The center could also help fill the gap of capturing more timely, systemic hate incidents that can be early warning signs of political violence, information not currently provided by existing government statistics or the U.S. Crisis Monitor, she said.
“BDI spends a lot of time providing support to policymakers and community groups working directly to mitigate the risk of violence, so we are able to provide quick feedback on what information and features are most useful. Even though it can take more time, we find this type of feedback loop is essential to make sure the end users find the research both trustworthy and actionable,” Hiller said.
“This project illustrates traversing what I call the ‘last mile’ of data science, that is, taking data insights and helping support social scientists to, in turn, inform policies for the public,” said Naren Ramakrishnan, the Thomas L. Phillips Professor of Engineering in the Department of Computer Science and director of the Sanghani Center.
Ramakrishnan said the collaboration is providing an interdisciplinary research opportunity for two Ph.D. students at the Sanghani Center, Sathappan Muthiah and Debanjan Datta, both an integral part of the team. Three undergraduate students in computer science, Charles Tan, Priyanka Dangi, and Surya Madhan, also worked on the project this past fall.
At the height of the election cycle, the Sanghani Center’s updates on politically violent trends in the United States were part of the information flow informing BDI’s analysis for key stakeholders across civil society and government at every level, from mayors to governors to community organizers.

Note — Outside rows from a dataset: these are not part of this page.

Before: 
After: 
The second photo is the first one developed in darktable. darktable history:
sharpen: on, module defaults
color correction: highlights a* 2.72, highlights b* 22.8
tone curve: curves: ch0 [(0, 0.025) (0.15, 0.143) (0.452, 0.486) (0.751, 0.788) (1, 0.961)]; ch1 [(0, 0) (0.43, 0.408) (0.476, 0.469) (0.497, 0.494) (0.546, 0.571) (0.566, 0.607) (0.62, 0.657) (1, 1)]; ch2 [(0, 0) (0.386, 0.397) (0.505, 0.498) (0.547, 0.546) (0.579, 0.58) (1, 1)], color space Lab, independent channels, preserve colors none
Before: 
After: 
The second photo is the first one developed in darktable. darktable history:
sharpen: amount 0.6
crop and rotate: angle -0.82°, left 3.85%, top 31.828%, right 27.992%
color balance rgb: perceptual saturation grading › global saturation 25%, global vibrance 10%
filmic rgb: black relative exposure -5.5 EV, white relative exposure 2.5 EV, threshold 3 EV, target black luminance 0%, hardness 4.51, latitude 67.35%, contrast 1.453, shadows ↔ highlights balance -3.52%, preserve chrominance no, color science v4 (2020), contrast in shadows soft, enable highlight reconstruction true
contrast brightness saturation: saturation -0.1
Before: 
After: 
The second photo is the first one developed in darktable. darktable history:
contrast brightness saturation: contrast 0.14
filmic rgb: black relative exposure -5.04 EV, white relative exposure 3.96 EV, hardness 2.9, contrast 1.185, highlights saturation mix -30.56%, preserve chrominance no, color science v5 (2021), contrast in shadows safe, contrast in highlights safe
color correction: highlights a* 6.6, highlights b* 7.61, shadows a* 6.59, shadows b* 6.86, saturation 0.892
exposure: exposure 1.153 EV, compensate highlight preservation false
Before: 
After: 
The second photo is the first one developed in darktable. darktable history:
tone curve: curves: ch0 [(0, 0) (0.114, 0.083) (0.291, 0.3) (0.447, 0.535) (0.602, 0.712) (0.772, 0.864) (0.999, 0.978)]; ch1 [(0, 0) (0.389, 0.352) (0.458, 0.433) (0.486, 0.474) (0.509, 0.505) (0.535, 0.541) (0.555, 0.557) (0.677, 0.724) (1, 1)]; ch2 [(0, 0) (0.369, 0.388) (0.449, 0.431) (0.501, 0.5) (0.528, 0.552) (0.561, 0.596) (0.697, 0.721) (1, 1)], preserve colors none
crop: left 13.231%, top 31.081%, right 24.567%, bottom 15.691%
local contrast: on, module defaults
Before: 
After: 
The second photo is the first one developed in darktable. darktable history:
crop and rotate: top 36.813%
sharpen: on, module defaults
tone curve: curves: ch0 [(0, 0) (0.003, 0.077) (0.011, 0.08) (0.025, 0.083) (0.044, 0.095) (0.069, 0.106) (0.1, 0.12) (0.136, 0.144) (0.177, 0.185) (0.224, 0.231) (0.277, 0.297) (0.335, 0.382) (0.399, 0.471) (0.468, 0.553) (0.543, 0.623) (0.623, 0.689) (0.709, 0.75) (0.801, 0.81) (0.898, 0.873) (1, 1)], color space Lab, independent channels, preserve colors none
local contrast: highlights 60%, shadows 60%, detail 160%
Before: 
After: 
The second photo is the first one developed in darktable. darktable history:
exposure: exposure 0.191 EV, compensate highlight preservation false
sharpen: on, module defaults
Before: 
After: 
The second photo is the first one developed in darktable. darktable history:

Hiller said that subsequent events like the insurrection at the Capitol on January 6, and the more recent shootings in Atlanta, in what appears to be targeted violence against Asian women, are a stark reminder of why collaboration across disciplines — like that with the Sanghani Center — is so important.
"For example, we have also been working with researchers like Melissa Borja, who collaborates closely with community initiatives like Stop AAPI Hate. Her research involves detailed hand coding that is essential to telling the story of both community resilience and rising anti-Asian hate over the last years and how the Atlanta attack fits into a longer arc of social and political issues," said Hiller.
“An automated methodology that better documents targeted violence trends earlier is complementary to these efforts and adds analytical — and even predictive — power that can help stakeholders work to prevent these types of tragic attacks in the first place,” Hiller said.
As the Sanghani Center scientists continue their efforts to build a system that automatically identifies a complete list of reported targeted violence, Hawdon and his collaborators at Virginia Tech are working to build an automated threat barometer to help forecast events.
“Once our tools are fully developed, we will certainly be useful to each other as they will measure different dimensions of social capital. Together they would provide a fuller picture of the social landscape and help identify communities that are at risk for political violence,” said Hawdon.